Et les intentions insurrectionnelles que l’on prête aux acteurs de la société civile, ne sont pas seulement mises à mal par le caractère pacifique de leurs manifestations. Elles sont également remises en question par les parcours syndicaux et associatifs de ces acteurs. Ces derniers ayant en effet à leurs actifs des années de lutte pour l’acquisition des droits civiques et la défense des intérêts matériels des populations nigériennes.

Certains d’entre eux, faudrait-il le rappeler, ont joué un rôle de premier plan dans le mouvement scolaire et estudiantin de 1990, qui a débouché sur l’ouverture de l’espace public et l’amorce du processus de démocratisation. Ils ont également fait partie des leaders de la coalition équité, qualité et lutte contre la vie chère. Et le fait qu’ils aient activement participé à ce mouvement, pendant la 5ème République, sous le gouvernement de Hama Amadou, fragilise fortement par ailleurs les allégations portant sur des accointances qu’ils auraient avec des partis politiques membres de l’opposition actuelle.
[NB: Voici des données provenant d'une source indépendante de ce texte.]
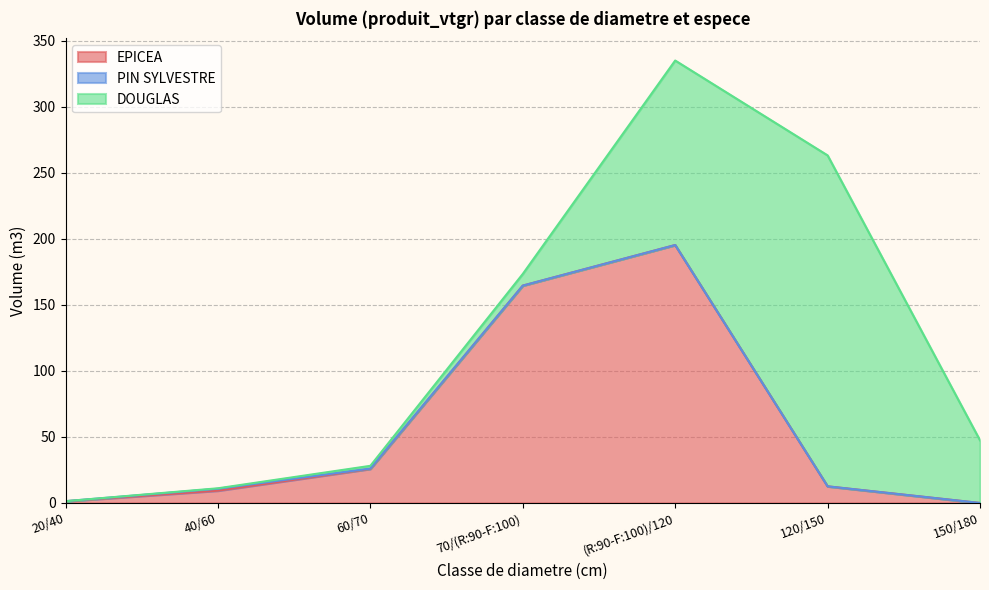

Which series changed the most between 60/70 and 150/180?

DOUGLAS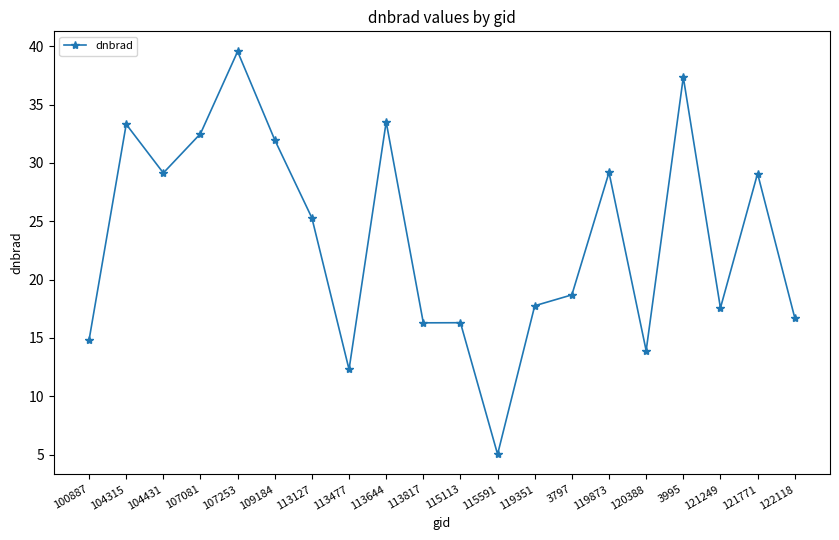

What is the sum of the values at 107253 and 120388?

53.5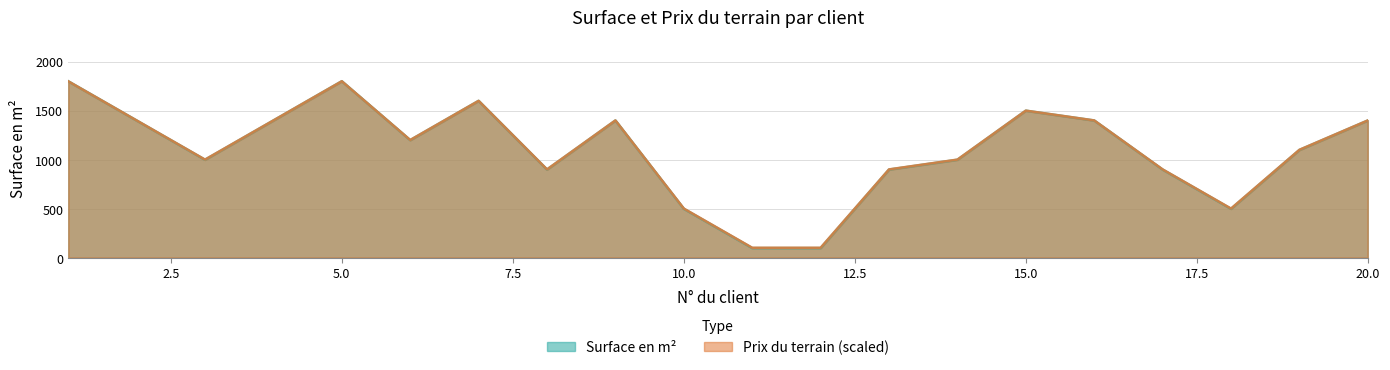

Which has a higher value, 13 or 18?

13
Mais la politique de fermeté adoptée par le régime, à travers le refus de dialoguer, l’interdiction systématique des manifestations et l’usage mécanique de la répression contre ceux qui persistent dans la volonté d’exercer un droit que leur confère la constitution, n’est pas seulement incompréhensible. Elle est aussi inopportune. Ceci d’autant qu’elle contribue à attiser les tensions et les frictions dans un pays confronté aux menaces sécuritaires et qui a, par conséquent, besoin du renforcement de sa cohésion sociale, pour lutter efficacement contre les ennemis externes de la nation.

La restriction des libertés et l’option de la répression mécanique pourraient par ailleurs être fortement préjudiciables y compris aux ambitions politiques du principal parti au pouvoir, en provoquant la radicalisation des mouvements et l’ébullition du front social, en plus de la grogne des partis politiques de l’opposition. Et tout ceci dans un pays qui a déjà connu plusieurs interruptions du processus démocratique. D’où l’intérêt de créer les conditions d’un retour à la sérénité, à travers la libération des détenus et l’ouverture des espaces et cadres de dialogue. Les revendications aussi bien des acteurs de la société que des scolaires, ne portent pas du reste sur des enjeux irréconciliables. Les différentes parties peuvent donc trouver un terrain d’entente. Un compromis qui serait profitable au peuple nigérien.